In all cases, the guarantee covers the indivision and not the portion belonging to each of its individual members.
Moreover, account holders who have rights as partners of a company, members of an association or any similar group and who are not legal entities (for example, undeclared partnerships and similar groups) are treated as separate depositors. They therefore benefit from a collective coverage level of €100,000 for the accounts in question, in addition to the ceiling applicable to them individually.
How are deposits guaranteed when the account holder is not the person entitled to them?
When the account holder is not the person entitled to the deposits (for example, multiple owners accounts opened by a professional – real estate agent, attorney, management agent, etc. – for depositing sums received from clients for payments to third parties), the account holder is not covered by the guarantee.
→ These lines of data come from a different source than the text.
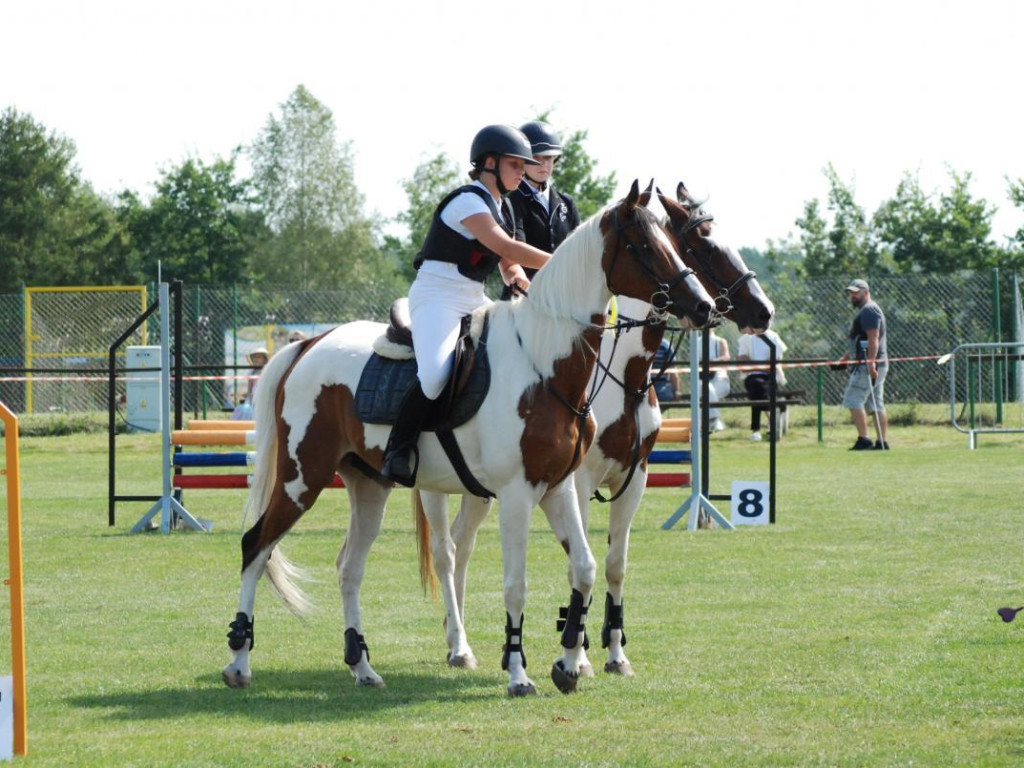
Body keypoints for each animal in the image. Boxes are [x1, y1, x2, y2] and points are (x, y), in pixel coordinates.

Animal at [220, 179, 716, 696]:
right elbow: (515, 585)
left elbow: (585, 567)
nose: (705, 306)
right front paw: (519, 673)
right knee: (256, 546)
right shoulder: (519, 494)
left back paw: (362, 665)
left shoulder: (558, 488)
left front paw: (567, 663)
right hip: (303, 478)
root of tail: (307, 346)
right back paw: (239, 662)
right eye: (644, 247)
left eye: (673, 242)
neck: (545, 363)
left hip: (368, 484)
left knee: (349, 567)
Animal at [442, 183, 774, 675]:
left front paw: (615, 652)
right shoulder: (576, 482)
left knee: (462, 546)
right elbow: (576, 562)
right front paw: (576, 654)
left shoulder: (633, 478)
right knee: (448, 550)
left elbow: (616, 563)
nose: (763, 311)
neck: (624, 375)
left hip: (478, 487)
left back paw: (460, 640)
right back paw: (457, 643)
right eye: (705, 244)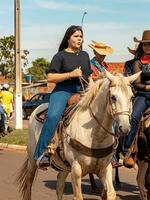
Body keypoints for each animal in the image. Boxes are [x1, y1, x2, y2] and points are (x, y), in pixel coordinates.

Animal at [17, 70, 140, 200]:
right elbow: (78, 196)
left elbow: (111, 193)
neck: (96, 136)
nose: (125, 128)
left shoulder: (105, 168)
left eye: (132, 97)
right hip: (32, 160)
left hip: (64, 167)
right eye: (113, 97)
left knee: (59, 186)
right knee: (29, 183)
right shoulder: (76, 169)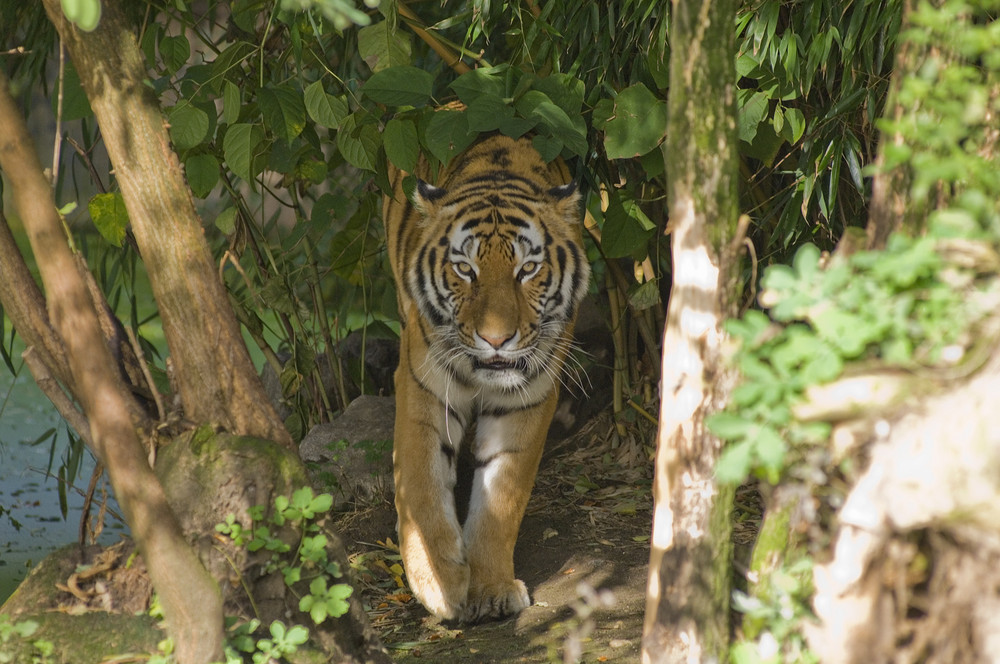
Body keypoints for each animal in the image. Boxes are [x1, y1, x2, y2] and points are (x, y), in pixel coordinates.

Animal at [380, 135, 584, 624]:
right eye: (465, 270)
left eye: (527, 270)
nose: (495, 339)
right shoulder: (423, 388)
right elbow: (420, 485)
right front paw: (440, 582)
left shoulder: (527, 400)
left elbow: (502, 499)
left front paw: (490, 589)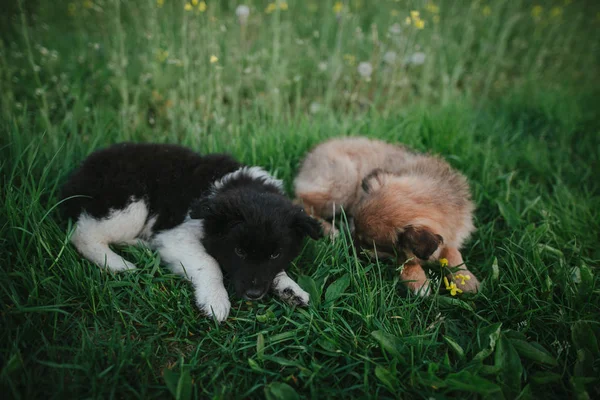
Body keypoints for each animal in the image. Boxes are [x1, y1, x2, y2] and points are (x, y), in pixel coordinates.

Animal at [60, 144, 322, 322]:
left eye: (275, 254)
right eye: (238, 251)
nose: (254, 294)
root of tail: (78, 175)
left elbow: (274, 270)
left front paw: (290, 288)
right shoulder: (177, 236)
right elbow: (209, 263)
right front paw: (216, 300)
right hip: (131, 202)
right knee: (83, 235)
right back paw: (119, 264)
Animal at [292, 138, 480, 296]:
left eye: (368, 245)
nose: (349, 246)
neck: (438, 199)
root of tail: (311, 155)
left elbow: (453, 252)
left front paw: (465, 279)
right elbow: (406, 261)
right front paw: (418, 282)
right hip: (343, 184)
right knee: (301, 202)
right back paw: (328, 229)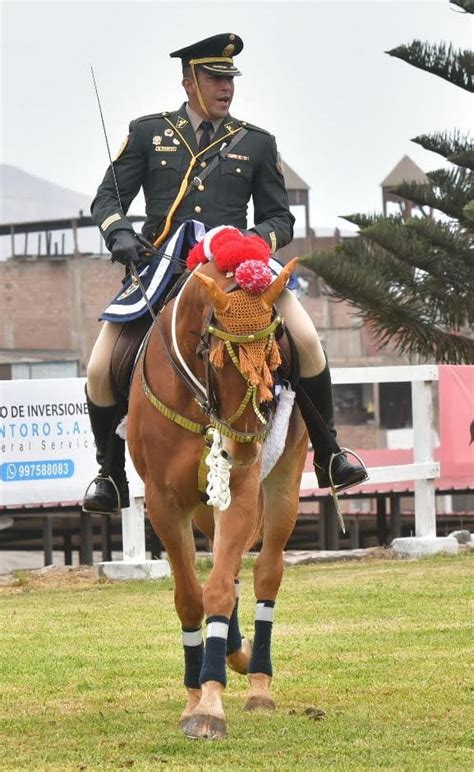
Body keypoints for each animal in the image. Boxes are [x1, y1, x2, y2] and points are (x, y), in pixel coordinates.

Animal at [126, 256, 308, 740]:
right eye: (213, 354)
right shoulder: (164, 504)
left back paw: (257, 678)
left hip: (283, 484)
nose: (244, 449)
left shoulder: (241, 494)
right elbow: (191, 596)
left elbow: (220, 591)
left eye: (275, 350)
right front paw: (195, 695)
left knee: (266, 573)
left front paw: (210, 703)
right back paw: (236, 651)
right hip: (207, 508)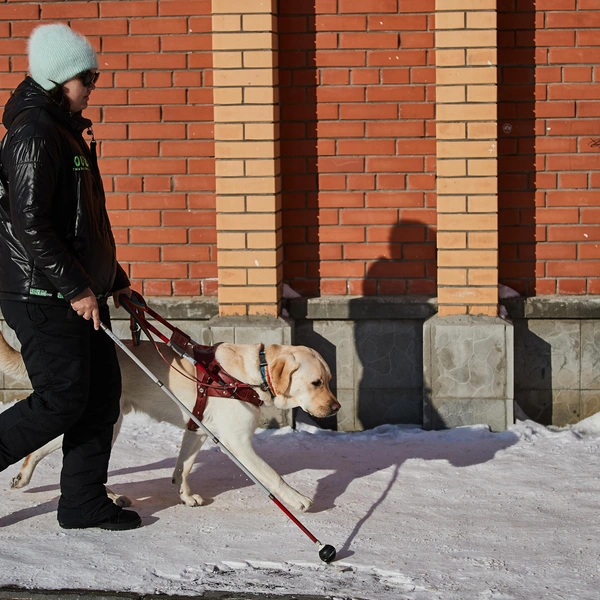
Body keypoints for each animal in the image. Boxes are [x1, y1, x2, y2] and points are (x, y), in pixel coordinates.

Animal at [0, 330, 340, 512]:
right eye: (316, 383)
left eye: (329, 380)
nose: (336, 408)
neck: (252, 374)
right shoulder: (237, 443)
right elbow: (272, 475)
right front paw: (297, 499)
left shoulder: (198, 431)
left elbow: (183, 467)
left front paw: (185, 495)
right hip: (105, 424)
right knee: (41, 449)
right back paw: (27, 476)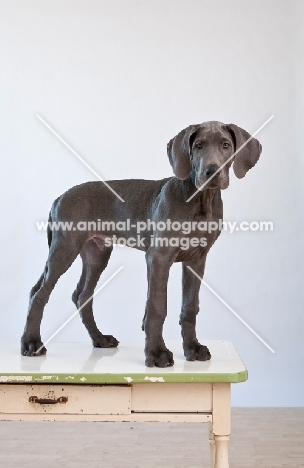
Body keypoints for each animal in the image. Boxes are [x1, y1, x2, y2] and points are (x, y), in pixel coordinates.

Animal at [20, 122, 262, 368]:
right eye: (198, 145)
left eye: (226, 145)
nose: (211, 171)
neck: (200, 201)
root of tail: (59, 197)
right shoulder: (159, 257)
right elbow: (157, 306)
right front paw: (156, 353)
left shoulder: (197, 260)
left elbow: (190, 307)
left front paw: (193, 348)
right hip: (65, 247)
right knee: (39, 293)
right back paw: (31, 343)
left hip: (97, 253)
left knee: (81, 295)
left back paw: (100, 339)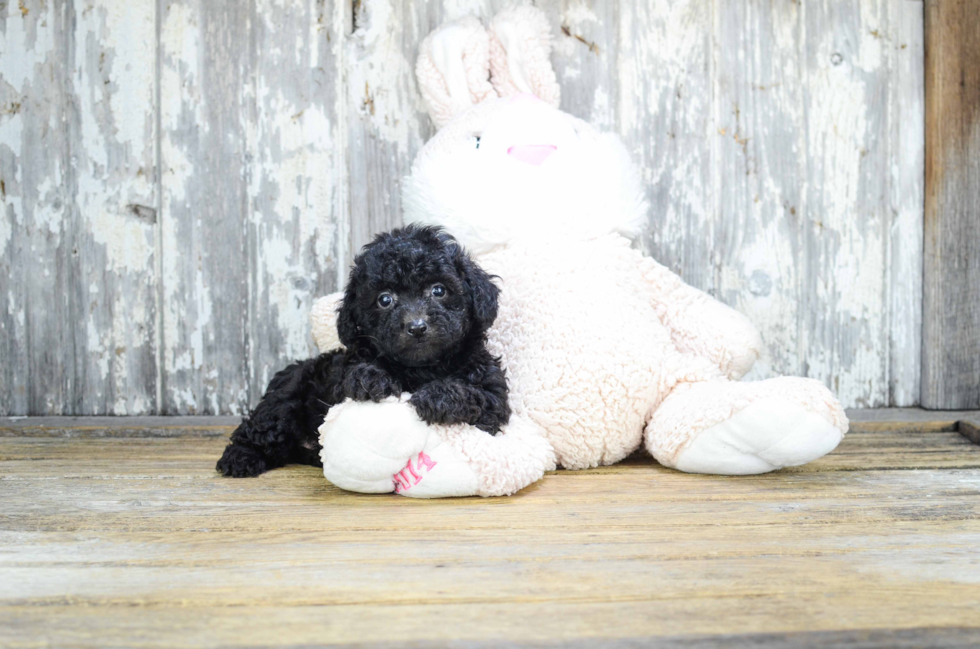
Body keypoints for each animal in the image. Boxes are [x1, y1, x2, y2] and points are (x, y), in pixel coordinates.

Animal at [216, 227, 512, 476]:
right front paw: (372, 379)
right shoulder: (340, 382)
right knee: (258, 428)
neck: (422, 369)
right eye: (385, 299)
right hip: (284, 400)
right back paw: (239, 458)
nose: (416, 326)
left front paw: (438, 396)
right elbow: (355, 374)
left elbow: (474, 395)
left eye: (438, 290)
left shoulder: (494, 398)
The deposit guarantee benefits the individuals entitled to the funds (home buyer, attorney's client, co-owner, etc.), each of whom has a ceiling of €100,000, provided these individuals are identifiable prior to the bank's failure.
How does the deposit guarantee work for a joint-tenants-account?
Each co-holder of a joint-tenants-account (or joint account) is eligible individually for a coverage level of €100,000.
Unless otherwise specified in the account agreement, a joint account is shared equally among the co-account holders.
The compensation paid to each joint holder is the sum of the amount of his/her personal deposit accounts and his/her portion of the joint account, up to a total of €100,000 per customer.
- Person A has a personal account with a credit balance of €5,000 and person B has a personal account with a credit balance of €9,000. Together they have a joint account with a credit balance of €3,000.
- The compensation amount for which person A is eligible is: €5,000 + one half of €3,000 = €6,500;
- The compensation amount for which person B is eligible is: €9,000 + one half of €3,000 = €10,500.
The name of a joint account generally includes the words "Person A or Person B" and the account can be opened for more than two people.